It has been on the table for what feels like an eternity.
Ever since the Cheltenham Festival was extended from three days to four in 2005, it seems like it’s been an almost annual conversation ever since as to whether the action can be prolonged across five days as well.
Given the tough financial times that horse racing has faced throughout the pandemic, it’s unsurprising to learn that the volume has increased even higher for a five-year festival.
The hope, whisper it, is that paying punters will be allowed back at trackside by the time that March 2022 rolls around, and factoring in the huge amounts splurged at the bookies up and down the land Cheltenham remains a crucial meeting for the wider industry, let alone those directly involved.
Jockey Club Racecourses, who own the Prestbury Park track on which the Festival is contested, have admitted they are seriously considering a five-day meeting from 2023.
It has been reported that a Saturday racecard will be added to proceedings, although it is expected that the Gold Cup would remain in its traditional Friday timeslot.
The plan is to have six races per day, and so only two extra renewals would need to be created given that 28 are currently contested over the four days.
A spokesperson for the Jockey Club told The Daily Telegraph:
“The last time this was discussed in earnest in public, some key stakeholders in our sport expressed their desire for a fifth day.

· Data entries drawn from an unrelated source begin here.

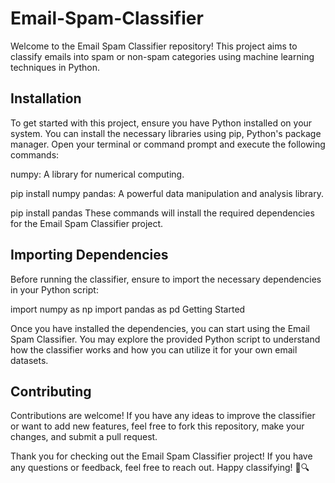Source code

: # Email-Spam-Classifier

Welcome to the Email Spam Classifier repository! This project aims to classify emails into spam or non-spam categories using machine learning techniques in Python.

## Installation

To get started with this project, ensure you have Python installed on your system. You can install the necessary libraries using pip, Python's package manager. Open your terminal or command prompt and execute the following commands:

numpy: A library for numerical computing.

pip install numpy
pandas: A powerful data manipulation and analysis library.

pip install pandas
These commands will install the required dependencies for the Email Spam Classifier project.

## Importing Dependencies

Before running the classifier, ensure to import the necessary dependencies in your Python script:

import numpy as np
import pandas as pd
Getting Started

Once you have installed the dependencies, you can start using the Email Spam Classifier. You may explore the provided Python script to understand how the classifier works and how you can utilize it for your own email datasets.

## Contributing
Contributions are welcome! If you have any ideas to improve the classifier or want to add new features, feel free to fork this repository, make your changes, and submit a pull request.


Thank you for checking out the Email Spam Classifier project! If you have any questions or feedback, feel free to reach out. Happy classifying! 📧🔍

“We always explore every option to improve the Festival and support British racing, but we have made no decision to extend the length.”
If approved, Cheltenham would follow in the footsteps of Royal Ascot, which was extended to five days back in 2003.
The Case for a Fifth Day
When last quizzed in January 2020, the chairman of Cheltenham – Martin St Quinton – said that he ‘wouldn’t rule out’ a fifth day at the festival.
And that, of course, was in the days before crowd restrictions – and its ramifications for racing and sport in general – became a factor.
Clearly, in the future it is absolutely essential that horse racing gets as much money into its coffers as possible to keep prize funds up and thus keep the interest of owners, syndicates and trainers intact.
Even if a fifth day was trialled as a one-off in 2023, the Saturday would surely be immensely popular with racegoers who might not be able to get out of work for the traditional Tuesday-Friday schedule.
The TV broadcasters would love it too, and from a commercial sense there really is no downside to a fifth day at the Cheltenham Festival.
Some might say that the ground staff at Prestbury Park would be even harder worked, but actually that might not be the case. There would be two extra races, if the rumoured format is proven to be true, but those would be spread over an extra day – so, in fact, the ground staff would have fewer races per day to prepare and repair the track and fences for.
Another factor is that a Saturday card would attract a different kind of punter to the sport. They may not be horse racing fanatics, but casual fans and younger spectators seeking a fun day out are still an important revenue stream for any sport – a good experience at Cheltenham could then be replicated by visits to other tracks in the UK that are also in dire need of financial support.
It has been reported that Cheltenham racecourse lost £90 million in 2020 due to a lack of paying punters at the track, so a fifth day at the March showpiece might be a necessity rather than a choice.
The Case Against a Fifth Day
If you take the financial concerns out of the equation, there is a question as to whether a fifth day is really needed.
If it ain’t broke, don’t fix it. That will be the motto of racing purists – many of whom were against the switch to four days more than a decade ago.
Indeed, the trainer Fergal O’Brien tweeted “if we had four good cakes, would we swap for five lower quality ones?” It’s an unusual metaphor, but you kind of get the point.
If we had four good cakes, would we swap for five lower quality ones?
What about three absolute world beaters?
— Fergal O’Brien Racing (@FOBRacing) June 21, 2021
Meanwhile Alan King, a trainer with 15 winners at the Cheltenham Festival to his name, said:
“I don’t think it’s [a fifth day] necessary. You’d dilute the quality, I’m surprised. Personally I’d prefer they didn’t.”
There are behind-the-scenes costs to consider, and while a fifth day would add profit to Cheltenham’s coffers, you have to think about the yards that have to pay to get their horses to the venue and fork out for accommodation for stable staff etc too – a prohibitive cost for all but the most successful trainers, and especially so for those from Ireland and further afield.
More races means more horses and greater costs….will prize money be increased to cater for the rising fees simply of getting runners to Prestbury Park?
You do have to wonder about the ground too. It seems every year, either before or during, Cheltenham is subject to some freak weather pattern, and by a fifth day either course at Prestbury Park could resemble a mudbath – depending on the weather, that is.
Would connections even want to risk the welfare of their prized assets on a fifth day in the typically unpredictable British spring weather?